We had talked about daytripping across the border to Washington, so I could cross another state off my list. Someone suggested the Maryhill Museum, just across the river, and I realized that I’d come across an article about it while doing some research a few years ago. Titled Castle Nowhere, the article described how two artists, Annie Han and Dan Mihalyo (Lead Pencil Studio), had built a full-sized duplicate of the museum on the opposite side of the Gorge. The installation was temporary, a precarious assemblage of scaffolds and construction netting that Han and Mihalyo called Maryhill Double. So our visit to Washington was a ghost hunt, prompted mostly by my desire to see the site of the Double and the museum that had inspired it.
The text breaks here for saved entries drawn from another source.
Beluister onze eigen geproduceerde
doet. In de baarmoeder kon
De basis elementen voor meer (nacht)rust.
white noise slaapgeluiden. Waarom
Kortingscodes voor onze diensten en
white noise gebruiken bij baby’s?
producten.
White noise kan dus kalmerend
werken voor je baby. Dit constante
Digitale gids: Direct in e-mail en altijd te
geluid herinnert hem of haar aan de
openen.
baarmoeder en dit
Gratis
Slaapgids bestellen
On a side road and looking for directions, we stumbled across a small tourist information booth. A kindly couple inside handed us numerous maps and brochures, insisting that we visit this or that. I mentioned Maryhill Double and they both recalled the summer it appeared, chuckling a little. They seemed to remember it with a mild amusement, a novel but frivolous event, perhaps like the appearance of a Ferris wheel, or a hot air balloon.

We continued along the Washington side of the gorge, an array of wind turbines punctuating the ridge above us. On an outcrop above the road we spotted a vast circle of stones, which turned out to be an astronomically accurate concrete replica of Stonehenge. Like Maryhill, the henge is one showpiece in a panorama of strange structures erected by Samuel Hill. An eccentric railroad baron and connoisseur of infrastructural experiments, Hill would certainly have approved of the wind turbines.

Wandering among the strange concrete slabs with a few other tourists, I remembered the drizzly evening years ago when I visited the original Stonehenge as part of a university field trip. As academic visitors, we were allowed inside the perimeter circle after the site had closed to tourists for the day. Clasped in raincoats, we drifted around the sarsen stones as silently as astronauts, distant from everything; it was as if time moved more slowly inside the stones. Maryhill’s Stonehenge has a parking lot beside it, and its monumental concrete slabs perch oddly on the edge of the river gorge. Every block is perfectly balanced; the site reimagines the original henge, not the weathered ruins I remembered. The surrounding terrain is all wrong, the desert sun far too harsh. The henge felt flat and outlandish, like a film set.

We did not expect to have time to tour the museum, but were charmed into a quick visit. The Castle Nowhere article had led me to expect a stubbornly stuffy estate, a classical anachronism complete with peacocks patrolling the grounds. The peacocks, however, were nowhere to be seen, perhaps replaced by the whimsical contemporary sculptures adorning the garden. Near the entrance, construction workers were busy laying the foundations for a new expansion, and I wondered if the Double had in part prompted changes at Maryhill, perhaps provoking a little self-reflection. Inside the museum, solemn stone walls preserved an eccentric collection of exhibits: Sam Hill’s megalomaniacal globes, historical photos of the Native American textile trade, costumes from Romanian royalty. In one stairwell we found a storage alcove clustered with plaster busts, a cast of characters peering through the door at us.

Outside on the balustrade, we gazed across the gorge at the empty space where Maryhill Double must have stood, a field of cracked rock dusted with yellow grass. The gardens around the museum are lavishly irrigated, creating a theatrical oasis of green. I briefly contemplated constructing a tiny replica of the museum out of grass, Maryhill Miniature. Despite the grandiose ambitions of its founder, Maryhill is full of the miniature: an exhibition of diminutive French fashion mannequins, dozens of exquisitely inventive chess sets poised for battle, a roomful of small Rodin maquettes and sketches.

Over the following weeks we visited coastal forests where I learned the names of giants: Doug-fir, Ponderosa Pine, Western Red Cedar. Looking out my window in Newfoundland now, all the trees look smaller.